Geary se rejeta en arrière, les poings crispés de colère. « Les raisons possibles ne peuvent guère être très nombreuses.
— Oh que si. Mais, tout en divergeant sur celles qui les poussent à souhaiter l’absence de l’amiral Geary, ces gens-là peuvent au moins tomber d’accord sur cette aspiration commune. » Duellos hocha la tête d’un air satisfait. « C’est du moins ainsi que je vois les choses : non pas un complot colossal visant assidûment le même objectif, mais différents partis et des projets variés, convergeant pour beaucoup vers l’envoi de la flotte en expédition dans les conditions qu’on connaît. Il ne s’agit plus seulement de vous versus le gouvernement.
— Merci. Je voulais moi-même parvenir à cette conclusion, mais je me méfiais précisément de mon raisonnement parce que j’y tenais trop. Et vous êtes arrivé au même résultat. Des gens cherchent là-bas à me créer des difficultés, tandis que certains poursuivent des projets personnels d’enrichissement ou de pouvoir, et que d’autres encore, qui œuvrent pour le bien commun, sont induits en erreur et incités à soutenir des agissements visant d’autres objectifs. Bon, maintenant, comment puis-je vous soulager de vos inquiétudes ?
— Rien ne saurait apaiser mes angoisses, répondit Duellos. Je suis étranger en mon propre pays. Je vais devoir m’y faire.
— Vous serez toujours chez vous dans toute force sous mon commandement, affirma Geary.
— Vous avez mes remerciements. » Duellos se leva et salua avec solennité. « Mais peut-être pas ceux de ma femme. Le devoir m’appelle, amiral. »
Duellos parti, Geary fixa un instant l’écran des étoiles. Pas moi contre le gouvernement.

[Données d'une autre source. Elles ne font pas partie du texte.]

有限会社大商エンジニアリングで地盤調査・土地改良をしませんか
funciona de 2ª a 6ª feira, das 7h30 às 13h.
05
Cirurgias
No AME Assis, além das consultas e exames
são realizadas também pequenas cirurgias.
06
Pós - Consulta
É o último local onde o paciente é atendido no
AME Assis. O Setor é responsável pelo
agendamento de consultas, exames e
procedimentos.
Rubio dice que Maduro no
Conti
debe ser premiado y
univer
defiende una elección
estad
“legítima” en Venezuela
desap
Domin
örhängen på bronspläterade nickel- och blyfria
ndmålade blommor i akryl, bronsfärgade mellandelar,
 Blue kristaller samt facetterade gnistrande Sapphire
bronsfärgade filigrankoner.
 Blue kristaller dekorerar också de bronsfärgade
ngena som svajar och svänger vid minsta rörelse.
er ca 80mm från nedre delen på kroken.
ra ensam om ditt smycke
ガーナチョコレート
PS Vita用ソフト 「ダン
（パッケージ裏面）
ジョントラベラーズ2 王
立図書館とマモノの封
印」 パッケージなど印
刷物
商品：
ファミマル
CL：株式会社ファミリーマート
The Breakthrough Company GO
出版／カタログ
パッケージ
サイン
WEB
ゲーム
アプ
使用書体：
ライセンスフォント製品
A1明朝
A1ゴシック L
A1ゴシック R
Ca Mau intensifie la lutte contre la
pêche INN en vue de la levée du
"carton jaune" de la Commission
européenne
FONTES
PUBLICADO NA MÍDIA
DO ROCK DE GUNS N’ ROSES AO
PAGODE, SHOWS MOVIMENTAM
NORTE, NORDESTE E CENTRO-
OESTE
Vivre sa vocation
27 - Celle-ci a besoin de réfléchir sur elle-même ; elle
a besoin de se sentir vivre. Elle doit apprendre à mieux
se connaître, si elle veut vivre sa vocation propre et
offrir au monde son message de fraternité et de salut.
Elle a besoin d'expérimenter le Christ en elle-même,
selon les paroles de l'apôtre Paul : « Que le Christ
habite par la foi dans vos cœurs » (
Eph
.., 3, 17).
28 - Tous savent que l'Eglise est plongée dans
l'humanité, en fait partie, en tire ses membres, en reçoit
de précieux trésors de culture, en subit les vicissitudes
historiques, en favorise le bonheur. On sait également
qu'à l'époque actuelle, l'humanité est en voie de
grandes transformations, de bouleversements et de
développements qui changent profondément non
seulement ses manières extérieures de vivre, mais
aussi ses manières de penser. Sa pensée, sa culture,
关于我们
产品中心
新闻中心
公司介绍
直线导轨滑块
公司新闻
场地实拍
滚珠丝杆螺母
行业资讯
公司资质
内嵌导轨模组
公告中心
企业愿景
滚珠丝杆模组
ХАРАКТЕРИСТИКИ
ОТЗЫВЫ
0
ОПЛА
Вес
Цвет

Mais si le gouvernement changeait ? Si certaines de ces personnes contre lesquelles Rione m’a prévenu s’avisaient de vouloir s’emparer des commandes sous un prétexte quelconque ou affirmaient, pour faire taire la population de l’Alliance, qu’elles disposent de mon soutien ?
Mais alors elles ne seraient pas le gouvernement. Pas vraiment. Assurément pas le gouvernement légitime de la population de l’Alliance.
Si cela devait arriver, combien de gens s’en apercevraient-ils et comprendraient-ils mes réactions ?
Geary avait fait quelques lectures supplémentaires sur cette ancienne cité de la vieille Terre qui portait le nom de Rome, et sur ce qu’il était advenu de ceux de ses chefs militaires qui s’étaient autoproclamés ses dirigeants, toujours au motif de l’incompétence, de la corruption ou de la faiblesse du pouvoir précédent. Certains de ces prétextes étaient d’ailleurs fondés. Mais, vrais ou faux, chaque fois que les légions avaient marché sur Rome, son gouvernement avait un peu plus échappé au Sénat et au peuple pour se concentrer entre les mains de ces chefs dont le pouvoir reposait sur le fil de l’épée.
Il ne pouvait permettre qu’un tel sort échût à l’Alliance.